#### [WHAT YOU WILL DO]
Pick out each line of the records in which the word "จการ" appears.

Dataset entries
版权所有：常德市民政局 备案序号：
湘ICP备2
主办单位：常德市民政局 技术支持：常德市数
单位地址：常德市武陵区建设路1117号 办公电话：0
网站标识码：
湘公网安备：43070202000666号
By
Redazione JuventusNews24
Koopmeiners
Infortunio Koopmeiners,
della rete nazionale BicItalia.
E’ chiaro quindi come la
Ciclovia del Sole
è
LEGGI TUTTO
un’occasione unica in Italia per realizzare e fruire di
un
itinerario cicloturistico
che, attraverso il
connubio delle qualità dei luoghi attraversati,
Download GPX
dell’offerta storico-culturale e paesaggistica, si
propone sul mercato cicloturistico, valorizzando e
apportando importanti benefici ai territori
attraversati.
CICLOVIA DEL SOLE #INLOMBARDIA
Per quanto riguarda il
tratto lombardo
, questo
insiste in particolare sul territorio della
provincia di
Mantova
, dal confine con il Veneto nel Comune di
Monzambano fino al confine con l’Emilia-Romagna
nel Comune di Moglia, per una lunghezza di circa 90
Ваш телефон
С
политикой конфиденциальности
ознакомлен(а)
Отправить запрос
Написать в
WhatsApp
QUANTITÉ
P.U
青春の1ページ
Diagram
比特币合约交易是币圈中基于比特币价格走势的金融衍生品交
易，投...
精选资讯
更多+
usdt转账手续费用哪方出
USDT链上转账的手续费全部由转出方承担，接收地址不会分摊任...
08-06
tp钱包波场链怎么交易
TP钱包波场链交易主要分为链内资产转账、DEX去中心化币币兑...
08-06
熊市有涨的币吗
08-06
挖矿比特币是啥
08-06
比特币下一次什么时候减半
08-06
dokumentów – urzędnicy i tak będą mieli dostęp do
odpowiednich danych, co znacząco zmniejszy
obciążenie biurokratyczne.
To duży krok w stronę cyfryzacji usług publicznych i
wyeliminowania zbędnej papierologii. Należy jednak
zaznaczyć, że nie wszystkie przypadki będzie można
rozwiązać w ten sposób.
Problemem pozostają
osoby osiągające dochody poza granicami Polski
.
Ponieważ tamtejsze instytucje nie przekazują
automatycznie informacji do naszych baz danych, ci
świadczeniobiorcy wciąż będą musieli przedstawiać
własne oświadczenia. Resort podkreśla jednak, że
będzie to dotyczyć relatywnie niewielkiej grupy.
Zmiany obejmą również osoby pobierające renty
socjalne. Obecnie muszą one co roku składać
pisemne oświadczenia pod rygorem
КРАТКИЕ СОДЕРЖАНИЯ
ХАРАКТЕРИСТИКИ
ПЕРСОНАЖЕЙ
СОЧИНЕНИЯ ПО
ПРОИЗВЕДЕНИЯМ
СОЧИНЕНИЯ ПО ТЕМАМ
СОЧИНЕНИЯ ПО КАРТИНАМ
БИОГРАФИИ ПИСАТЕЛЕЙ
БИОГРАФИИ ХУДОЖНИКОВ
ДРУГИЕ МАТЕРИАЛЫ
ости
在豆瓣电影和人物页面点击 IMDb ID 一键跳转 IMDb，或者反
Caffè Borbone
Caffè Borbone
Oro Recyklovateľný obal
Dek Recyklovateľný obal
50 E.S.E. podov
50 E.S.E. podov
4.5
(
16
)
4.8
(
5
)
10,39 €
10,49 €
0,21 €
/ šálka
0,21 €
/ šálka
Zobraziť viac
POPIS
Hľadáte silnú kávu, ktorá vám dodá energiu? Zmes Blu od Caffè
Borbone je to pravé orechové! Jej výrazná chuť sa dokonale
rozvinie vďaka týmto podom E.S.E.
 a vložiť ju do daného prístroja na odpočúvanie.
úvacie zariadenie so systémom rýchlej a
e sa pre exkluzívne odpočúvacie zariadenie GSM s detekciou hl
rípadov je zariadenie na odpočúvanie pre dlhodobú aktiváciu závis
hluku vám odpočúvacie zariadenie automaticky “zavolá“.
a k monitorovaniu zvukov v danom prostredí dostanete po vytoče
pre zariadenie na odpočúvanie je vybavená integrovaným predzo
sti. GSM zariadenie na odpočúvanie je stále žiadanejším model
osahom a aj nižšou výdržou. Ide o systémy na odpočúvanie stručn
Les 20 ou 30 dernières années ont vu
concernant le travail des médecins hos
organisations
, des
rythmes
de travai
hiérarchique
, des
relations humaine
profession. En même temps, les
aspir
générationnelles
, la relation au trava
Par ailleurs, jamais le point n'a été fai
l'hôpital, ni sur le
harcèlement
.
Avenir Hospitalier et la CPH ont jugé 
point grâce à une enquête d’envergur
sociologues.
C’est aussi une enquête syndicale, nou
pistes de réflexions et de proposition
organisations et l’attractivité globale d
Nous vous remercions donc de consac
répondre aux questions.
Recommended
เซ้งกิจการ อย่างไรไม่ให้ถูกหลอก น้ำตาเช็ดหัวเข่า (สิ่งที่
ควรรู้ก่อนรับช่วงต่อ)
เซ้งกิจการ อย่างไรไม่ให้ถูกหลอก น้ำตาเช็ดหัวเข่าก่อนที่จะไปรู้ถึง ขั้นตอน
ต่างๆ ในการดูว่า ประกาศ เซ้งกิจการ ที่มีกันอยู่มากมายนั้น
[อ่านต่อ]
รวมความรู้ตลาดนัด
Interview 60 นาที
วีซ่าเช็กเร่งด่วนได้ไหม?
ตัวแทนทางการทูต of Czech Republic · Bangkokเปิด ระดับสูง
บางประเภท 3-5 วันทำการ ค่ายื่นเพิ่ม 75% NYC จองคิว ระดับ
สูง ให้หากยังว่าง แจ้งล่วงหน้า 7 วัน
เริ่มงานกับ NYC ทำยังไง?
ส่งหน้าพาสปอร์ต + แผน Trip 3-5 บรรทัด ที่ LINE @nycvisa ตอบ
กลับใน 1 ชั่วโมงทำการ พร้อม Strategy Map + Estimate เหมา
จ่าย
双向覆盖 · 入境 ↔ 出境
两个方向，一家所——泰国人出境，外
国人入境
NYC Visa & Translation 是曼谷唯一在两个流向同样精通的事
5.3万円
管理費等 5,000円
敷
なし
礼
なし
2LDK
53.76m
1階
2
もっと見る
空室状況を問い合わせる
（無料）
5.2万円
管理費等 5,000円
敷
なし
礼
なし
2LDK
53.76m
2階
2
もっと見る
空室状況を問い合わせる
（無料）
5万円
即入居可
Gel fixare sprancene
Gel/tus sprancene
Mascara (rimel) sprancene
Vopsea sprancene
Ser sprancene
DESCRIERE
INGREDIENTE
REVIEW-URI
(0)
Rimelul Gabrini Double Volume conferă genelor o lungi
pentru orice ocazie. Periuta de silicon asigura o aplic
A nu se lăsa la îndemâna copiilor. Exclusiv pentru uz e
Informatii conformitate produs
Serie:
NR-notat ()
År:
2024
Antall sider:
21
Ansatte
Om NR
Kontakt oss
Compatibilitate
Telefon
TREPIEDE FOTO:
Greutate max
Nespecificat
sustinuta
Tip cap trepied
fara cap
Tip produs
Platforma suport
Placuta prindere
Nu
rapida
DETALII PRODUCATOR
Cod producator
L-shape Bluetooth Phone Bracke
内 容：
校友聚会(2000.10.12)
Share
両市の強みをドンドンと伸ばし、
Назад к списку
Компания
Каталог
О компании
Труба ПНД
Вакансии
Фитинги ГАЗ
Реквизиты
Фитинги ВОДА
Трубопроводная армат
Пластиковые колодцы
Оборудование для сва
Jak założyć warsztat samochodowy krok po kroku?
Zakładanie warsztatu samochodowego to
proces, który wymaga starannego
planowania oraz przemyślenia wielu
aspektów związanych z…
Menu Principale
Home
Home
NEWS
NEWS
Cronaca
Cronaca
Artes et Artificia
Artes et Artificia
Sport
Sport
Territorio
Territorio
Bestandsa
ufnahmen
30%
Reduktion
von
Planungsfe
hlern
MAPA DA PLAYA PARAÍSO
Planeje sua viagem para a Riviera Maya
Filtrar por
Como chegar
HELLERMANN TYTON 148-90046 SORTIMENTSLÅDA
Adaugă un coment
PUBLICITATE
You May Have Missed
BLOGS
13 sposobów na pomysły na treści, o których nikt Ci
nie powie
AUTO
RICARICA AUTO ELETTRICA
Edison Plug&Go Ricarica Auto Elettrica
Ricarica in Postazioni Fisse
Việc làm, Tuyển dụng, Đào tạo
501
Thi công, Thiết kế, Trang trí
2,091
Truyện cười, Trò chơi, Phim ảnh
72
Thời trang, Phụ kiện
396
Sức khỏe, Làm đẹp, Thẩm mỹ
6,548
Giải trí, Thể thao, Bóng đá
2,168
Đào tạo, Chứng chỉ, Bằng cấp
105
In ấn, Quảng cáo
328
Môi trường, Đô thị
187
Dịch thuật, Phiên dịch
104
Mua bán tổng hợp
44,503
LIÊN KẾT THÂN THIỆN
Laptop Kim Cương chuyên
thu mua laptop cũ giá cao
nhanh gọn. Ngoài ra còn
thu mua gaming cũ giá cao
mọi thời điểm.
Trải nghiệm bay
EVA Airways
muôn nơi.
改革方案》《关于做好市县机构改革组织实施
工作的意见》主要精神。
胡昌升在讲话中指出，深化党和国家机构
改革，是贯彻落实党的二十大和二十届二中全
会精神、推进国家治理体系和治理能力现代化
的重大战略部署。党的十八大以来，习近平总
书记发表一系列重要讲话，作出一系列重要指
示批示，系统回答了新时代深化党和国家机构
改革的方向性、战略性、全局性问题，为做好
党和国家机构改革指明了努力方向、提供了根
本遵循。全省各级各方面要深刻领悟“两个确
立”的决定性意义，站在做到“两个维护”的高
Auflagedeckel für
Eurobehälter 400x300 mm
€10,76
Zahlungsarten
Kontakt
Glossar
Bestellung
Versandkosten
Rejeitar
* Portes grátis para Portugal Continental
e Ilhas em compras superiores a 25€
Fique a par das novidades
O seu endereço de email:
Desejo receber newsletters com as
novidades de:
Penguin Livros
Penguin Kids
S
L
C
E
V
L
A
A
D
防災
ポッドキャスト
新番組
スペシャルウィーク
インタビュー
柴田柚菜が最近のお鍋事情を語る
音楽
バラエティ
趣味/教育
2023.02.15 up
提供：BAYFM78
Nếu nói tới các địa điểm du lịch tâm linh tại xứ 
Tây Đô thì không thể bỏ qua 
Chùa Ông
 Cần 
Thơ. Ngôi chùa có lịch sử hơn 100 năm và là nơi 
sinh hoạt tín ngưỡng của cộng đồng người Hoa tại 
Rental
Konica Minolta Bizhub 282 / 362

#### [YOUR RESPONSE]
เซ้งกิจการ อย่างไรไม่ให้ถูกหลอก น้ำตาเช็ดหัวเข่า (สิ่งที่
เซ้งกิจการ อย่างไรไม่ให้ถูกหลอก น้ำตาเช็ดหัวเข่าก่อนที่จะไปรู้ถึง ขั้นตอน
ต่างๆ ในการดูว่า ประกาศ เซ้งกิจการ ที่มีกันอยู่มากมายนั้น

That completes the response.